To conclude, then, Mark’s story confronts the common-place understanding and practice of baptism in two ways.  First, it tells us that there is no such thing as a Christian baptism without the hard and soul-destroying work of confession and repentance.  In the first centuries of the Christian church, this was taken very seriously.  Several years were given over to the catechumal learning of the faith.  Through a process of action and reflection, the catechumens wrestled against the demons of both self and tribe; and they did so in the power of a newly arriving self, symbolised for them in the mentor or sponsor who was, themselves, a figure of Christ.  Second, the story tells us that baptism will bear its human fruit not because of our own will or determination, but because God is faithful.  The Father sends the Spirit, the Spirit of his son Jesus, to hollow out the old self from the inside out, and replace it with a selfhood of God’s own making and design.  In this sense, baptism is not simply about the ceremonial occasion itself.  It is rather a parable and a ritual performance of the Christian life as a whole:  a calling and a pledge to leave the false self behind, and to wrestle always to find the truth about things which is God’s gift to everyone who asks for it. 
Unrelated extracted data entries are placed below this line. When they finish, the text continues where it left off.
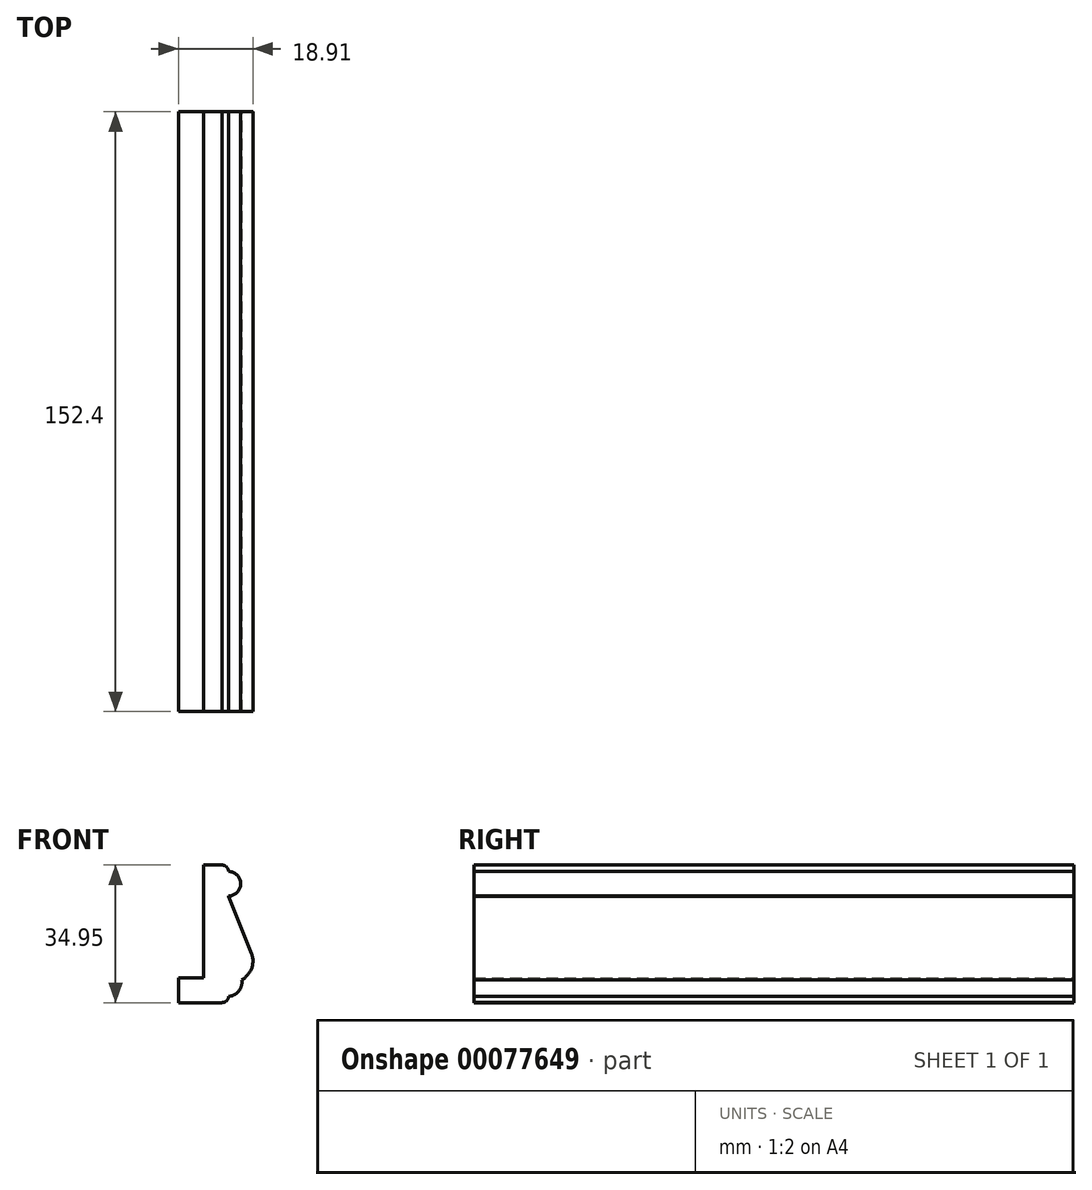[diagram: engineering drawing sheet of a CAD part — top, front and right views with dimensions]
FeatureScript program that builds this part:
annotation { "Feature Type Name" : "Feature", "Feature Type Description" : "" }
export const myFeature = defineFeature(function(context is Context, id is Id, definition is map)
    precondition{}
    {
        {
            var Q0;
            Q0=qCreatedBy(makeId("Front.planeOp"),FACE);
            var sketch = newSketch(context, id + "F0", { "sketchPlane" : qUnion([Q0])});
            skLineSegment(sketch, "E0", {"start": v(1.57, -24.24) * mm, "end": v(-9.54, -24.24) * mm});
            skLineSegment(sketch, "E1", {"start": v(-9.54, -24.24) * mm, "end": v(-9.54, -17.89) * mm});
            skLineSegment(sketch, "E2", {"start": v(-9.54, -17.89) * mm, "end": v(-3.18, -17.89) * mm});
            skLineSegment(sketch, "E3", {"start": v(-3.18, -17.89) * mm, "end": v(-3.18, 10.71) * mm});
            skLineSegment(sketch, "E4", {"start": v(-3.18, 10.71) * mm, "end": v(1.59, 10.71) * mm});
            skLineSegment(sketch, "E5", {"start": v(9.53, -13.12) * mm, "end": v(3.18, 2.76) * mm});
            skArc(sketch, "E6", {"start": v(1.59, 10.71) * mm, "mid": v(2.7, 10.23) * mm, "end": v(3.14, 9.1) * mm});
            skArc(sketch, "E7", {"start": v(3.14, 9.1) * mm, "mid": v(5.37, 8.16) * mm, "end": v(6.27, 5.92) * mm});
            skArc(sketch, "E8", {"start": v(6.27, 5.92) * mm, "mid": v(5.34, 3.74) * mm, "end": v(3.14, 2.84) * mm});
            skLineSegment(sketch, "E9", {"start": v(3.18, 2.76) * mm, "end": v(3.14, 2.84) * mm});
            skArc(sketch, "E10", {"start": v(9.53, -13.12) * mm, "mid": v(8.73, -16.2) * mm, "end": v(6.54, -18.5) * mm});
            skArc(sketch, "E11", {"start": v(6.54, -18.5) * mm, "mid": v(5.76, -21.3) * mm, "end": v(3.17, -22.64) * mm});
            skArc(sketch, "E12", {"start": v(3.17, -22.64) * mm, "mid": v(2.7, -23.76) * mm, "end": v(1.57, -24.2) * mm});
            skLineSegment(sketch, "E13", {"start": v(1.57, -24.2) * mm, "end": v(1.57, -24.24) * mm});
            skSolve(sketch);
        }
        {
            var Q0;
            Q0=makeQuery(id+"F0.imprint","IMPRINT",FACE,{"disambiguationData":[TD([[makeQuery(id+"F0.imprint","IMPRINT",EDGE,{"derivedFrom":sQuery(id+"F0.wireOp",EDGE,"E0")}),-1.0]])]});
            extrude(context, id + "F1", {"entities" : qUnion([Q0]), "depth" : 152.4 * mm});
        }
        {
            var Q0;
            Q0=makeQuery(id+"F1.opExtrude","SWEPT_EDGE",EDGE,{"disambiguationData":[OSD([sQuery(id+"F0.wireOp",EDGE,"E5"),sQuery(id+"F0.wireOp",EDGE,"E10")])]});
            fillet(context, id + "F2", {"entities" : qUnion([Q0]), "radius" : 5.08 * mm, "tangentPropagation" : true, "allowEdgeOverflow" : false});
        }
    });
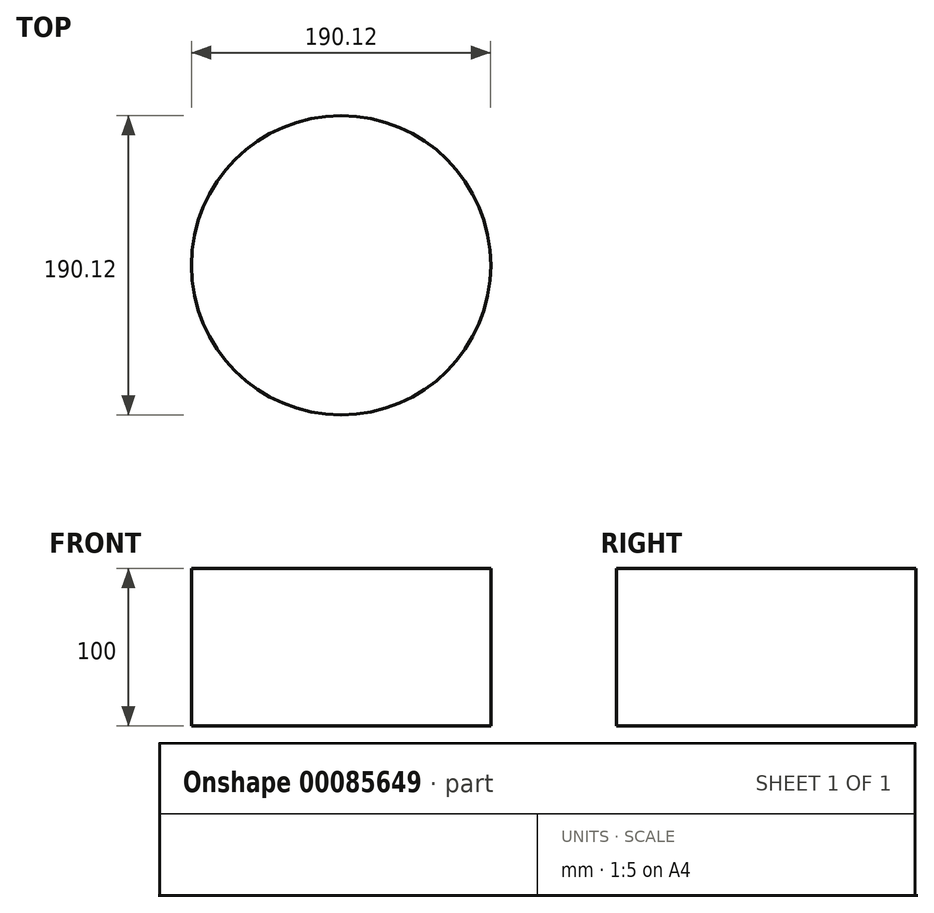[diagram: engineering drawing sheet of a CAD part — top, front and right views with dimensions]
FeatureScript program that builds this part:
annotation { "Feature Type Name" : "Feature", "Feature Type Description" : "" }
export const myFeature = defineFeature(function(context is Context, id is Id, definition is map)
    precondition{}
    {
        {
            var Q0;
            Q0=qCreatedBy(makeId("Top.planeOp"),FACE);
            var sketch = newSketch(context, id + "F0", { "sketchPlane" : qUnion([Q0])});
            skCircle(sketch, "E0", {"center": v(0, 0) * mm, "radius": 95.06 * mm});
            skSolve(sketch);
        }
        {
            var Q0;
            Q0=makeQuery(id+"F0.imprint","IMPRINT",FACE,{"disambiguationData":[TD([[makeQuery(id+"F0.imprint","IMPRINT",EDGE,{"derivedFrom":sQuery(id+"F0.wireOp",EDGE,"E0")}),1.0]])]});
            var Q1;
            Q1=sQuery(id+"F0.wireOp",EDGE,"E0");
            extrude(context, id + "F1", {"entities" : qUnion([Q0]), "bodyType" : ToolBodyType.SURFACE, "surfaceEntities" : qUnion([Q1]), "depth" : 100 * mm});
        }
    });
Baptism, then, is a destroying and a building.  It is the Christian life.  It is a promise from God that may only be received and performed by means of a human promising: to walk the way of the cross by which trauma is transfigured into joy.


[1] Žižek, On Belief , p. 47.
[2] René Girard, Things Hidden since the Foundation of the World, trans. Stephen Bann and Michael Metteer (London/New York: Continuum, 2003), p. 210.